» Requirement 1:
These three questions concern the kernel mailing-list post about refcounting bugs in for_each_xxx_of_node() loops:
(a) What does of_get_next_child() do to the reference on the node it is about to return and to the reference on the node passed into it?
(b) When a loop built on for_each_child_of_node() exits through a "break" statement, what happens to the reference on the current child?
(c) In the CPU loop quoted in the post, which missing property causes the function to return?
» Requirement 2: Can you extend the kernel mailing-list post about refcounting bugs in for_each_xxx_of_node() loops, picking up from the last line shown?

All of lore.kernel.org
 help / color / mirror / Atom feed
* for_each_xxx_of_node() - lots of refcounting bugs
@ 2015-09-01 11:07 Russell King - ARM Linux
       [not found] ` <20150901110743.GJ21084-l+eeeJia6m9vn6HldHNs0ANdhmdF6hFW@public.gmane.org>
  0 siblings, 1 reply; 3+ messages in thread
From: Russell King - ARM Linux @ 2015-09-01 11:07 UTC (permalink / raw)
  To: Grant Likely, Rob Herring; +Cc: devicetree-u79uwXL29TY76Z2rM5mHXA

Consider the following loop:

	for_each_child_of_node(&pdev->dev.of_node, child) {
		if (some_condition)
			break;
	}

The use of for_each_..._of_node() leads people to believe that it's
like other for_each_...() loops - the continue and break statements
can be used.

However, with OF, "break" can't be used without disrupting the
reference counting on the nodes.  This is because:

#define for_each_child_of_node(parent, child) \
        for (child = of_get_next_child(parent, NULL); child != NULL; \
             child = of_get_next_child(parent, child))

of_get_next_child() takes a reference on the node it's about to return,
while dropping the reference on the node passed into it.  In the case
of the last iteration, where of_get_next_child() returns NULL, the
previous child will have its reference dropped, resulting in no child
nodes having a reference held.

However, if a 'break' statement is used, the reference on the current
child is not dropped unless code explicitly drops it.

We have code which does exactly this kind of thing:

        for_each_child_of_node(cpus, cpu) {
                /*
                 * A device tree containing CPU nodes with missing "reg"
                 * properties is considered invalid to build the
                 * cpu_logical_map.
                 */
                if (of_property_read_u32(cpu, "reg", &hwid)) {
                        pr_debug(" * %s missing reg property\n",
                                     cpu->full_name);
                        return;
                }

                /*
                 * 8 MSBs must be set to 0 in the DT since the reg property
                 * defines the MPIDR[23:0].

» Extracted data:

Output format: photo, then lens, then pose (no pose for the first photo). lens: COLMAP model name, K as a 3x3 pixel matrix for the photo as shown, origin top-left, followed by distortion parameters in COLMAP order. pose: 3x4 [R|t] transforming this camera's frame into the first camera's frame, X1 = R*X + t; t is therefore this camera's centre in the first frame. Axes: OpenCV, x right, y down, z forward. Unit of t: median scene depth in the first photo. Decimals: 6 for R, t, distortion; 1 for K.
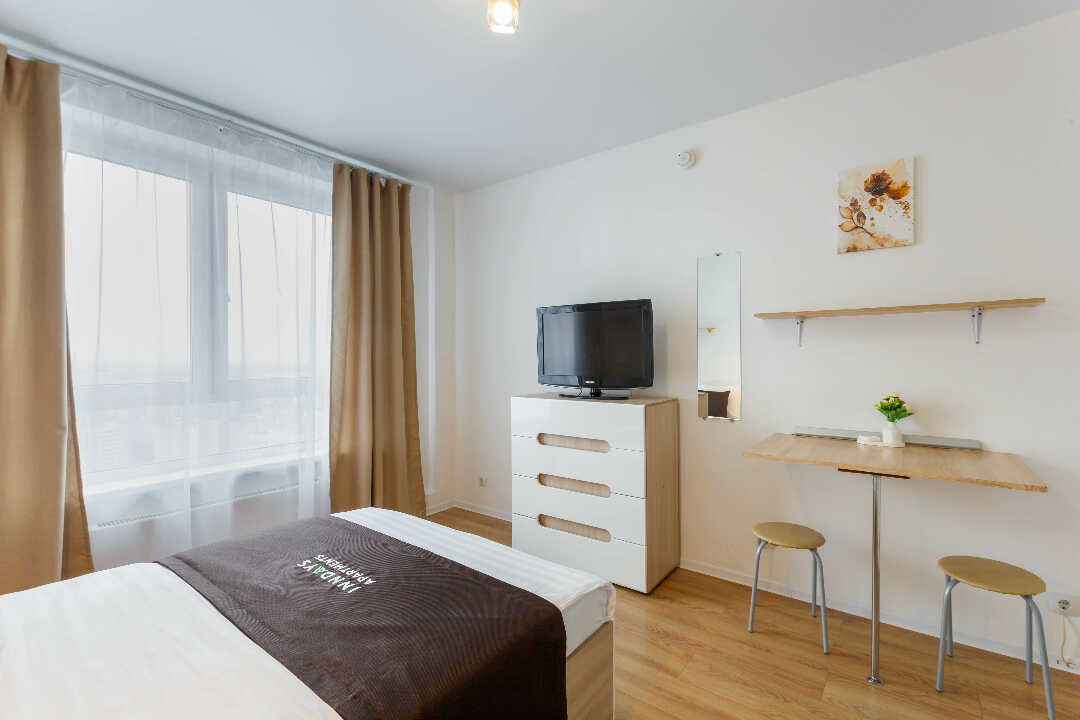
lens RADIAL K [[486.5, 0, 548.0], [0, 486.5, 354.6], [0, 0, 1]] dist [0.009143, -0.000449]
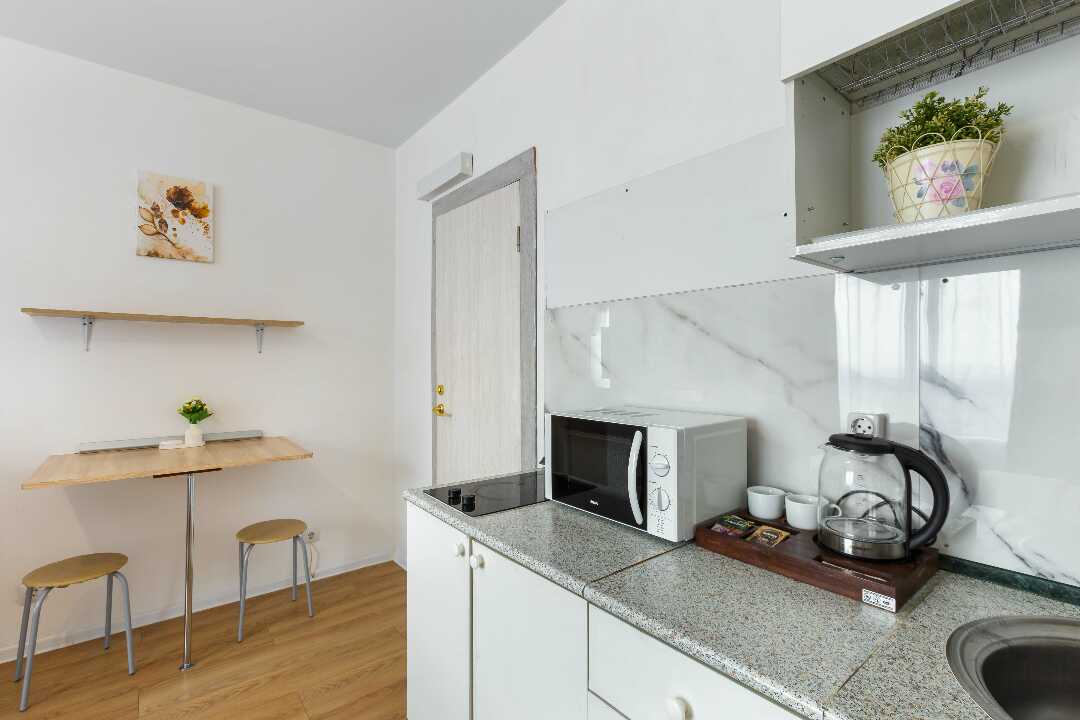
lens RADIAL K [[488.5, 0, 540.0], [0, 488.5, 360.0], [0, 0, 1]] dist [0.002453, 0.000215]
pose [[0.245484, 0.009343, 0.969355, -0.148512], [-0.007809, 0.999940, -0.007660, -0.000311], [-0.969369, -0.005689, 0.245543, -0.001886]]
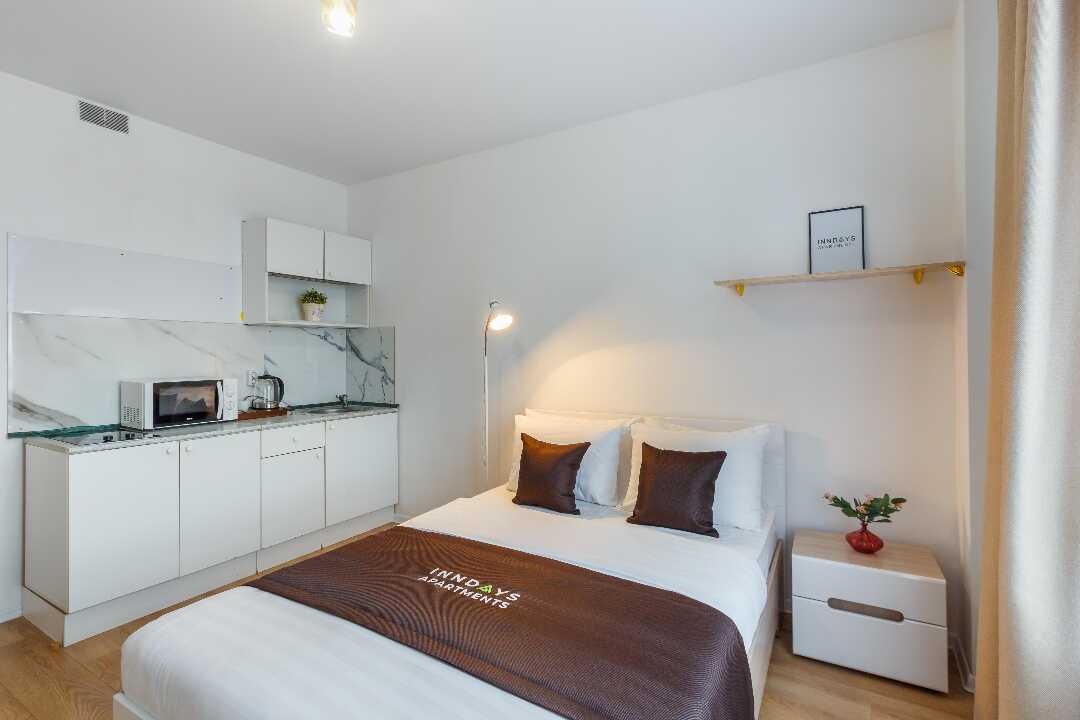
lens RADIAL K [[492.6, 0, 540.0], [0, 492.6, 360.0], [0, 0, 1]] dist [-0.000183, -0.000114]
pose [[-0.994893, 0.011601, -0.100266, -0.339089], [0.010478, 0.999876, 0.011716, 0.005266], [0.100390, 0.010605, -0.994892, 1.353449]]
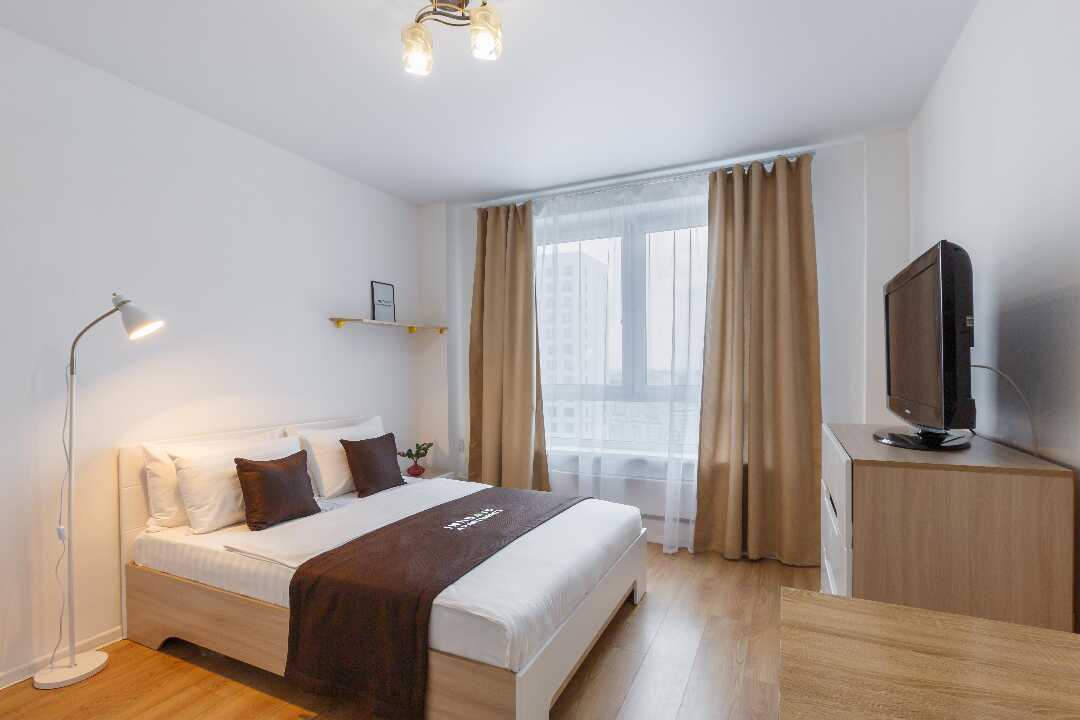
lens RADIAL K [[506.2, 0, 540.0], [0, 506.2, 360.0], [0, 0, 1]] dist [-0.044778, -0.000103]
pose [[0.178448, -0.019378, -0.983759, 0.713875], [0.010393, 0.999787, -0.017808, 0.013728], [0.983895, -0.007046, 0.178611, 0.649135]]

...

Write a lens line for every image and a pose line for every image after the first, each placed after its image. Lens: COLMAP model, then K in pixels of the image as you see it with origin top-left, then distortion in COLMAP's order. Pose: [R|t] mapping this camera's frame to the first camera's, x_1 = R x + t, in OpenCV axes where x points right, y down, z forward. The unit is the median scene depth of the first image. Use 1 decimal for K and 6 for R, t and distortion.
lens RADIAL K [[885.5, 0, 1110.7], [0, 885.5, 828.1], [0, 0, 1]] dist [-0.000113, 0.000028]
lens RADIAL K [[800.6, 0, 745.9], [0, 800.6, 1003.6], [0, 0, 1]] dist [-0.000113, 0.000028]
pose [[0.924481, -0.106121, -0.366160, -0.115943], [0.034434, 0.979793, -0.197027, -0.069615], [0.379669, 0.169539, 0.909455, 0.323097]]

» Your response 1:
(a) It takes a reference on the node it is about to return and drops the reference on the node passed into it.
(b) The reference on the current child is not dropped unless the code explicitly drops it.
(c) The "reg" property.

» Your response 2:
                 */
                if (hwid & ~MPIDR_HWID_BITMASK)
                        return;
... more return statements

        for_each_child_of_node(np, np0) {
                struct device_node *fc;
                int i;

                res = of_dev_hwmod_lookup(np0, oh, &i, &fc);
                if (res == 0) {
                        *found = fc;
                        *index = i;
                        return 0;

        for_each_child_of_node(parent, np) {
                pd = kzalloc(sizeof(*pd), GFP_KERNEL);
                if (!pd)
                        return -ENOMEM;

Virtually _all_ uses of for_each_child_of_node() in the kernel today
where the loop is terminated early leak a reference on the child node.
Even some of the drivers/of code does it:

	... for_each_child_of_node(root, child) {
                if (!of_match_node(matches, child))
                        continue;
                rc = of_platform_bus_create(child, matches, NULL, parent, false);
                if (rc)
                        break;
        }

This pretty much shows the danger of using macros which hide details
like this from the programmer - it leads to the assumption that it's
fine to use 'break' and 'return' without any further consideration,
because that's what you can do in standard C loops.  The fact that
these loops are actually more complex than that is hidden behind the
macro, and thus gets forgotten.

We could go around and fix all these sites, but that's not going to
stop this continuing to happen into the future.  So, fixing the
existing bugs is not a fix at all, it's a papering over of a more
fundamental problem here.

-- 
FTTC broadband for 0.8mile line: currently at 9.6Mbps down 400kbps up
according to speedtest.net.
--
To unsubscribe from this list: send the line "unsubscribe devicetree" in
the body of a message to majordomo-u79uwXL29TY76Z2rM5mHXA@public.gmane.org
More majordomo info at  http://vger.kernel.org/majordomo-info.html

^ permalink raw reply	[flat|nested] 3+ messages in thread

* Re: for_each_xxx_of_node() - lots of refcounting bugs
       [not found] ` <20150901110743.GJ21084-l+eeeJia6m9vn6HldHNs0ANdhmdF6hFW@public.gmane.org>
@ 2015-09-01 22:00   ` Rob Herring
       [not found]     ` <CAL_JsqJE5seB=5-9_QJBFG1=ipDr_osQJusOSk00VZzwhs=CDA-JsoAwUIsXosN+BqQ9rBEUg@public.gmane.org>
  0 siblings, 1 reply; 3+ messages in thread
From: Rob Herring @ 2015-09-01 22:00 UTC (permalink / raw)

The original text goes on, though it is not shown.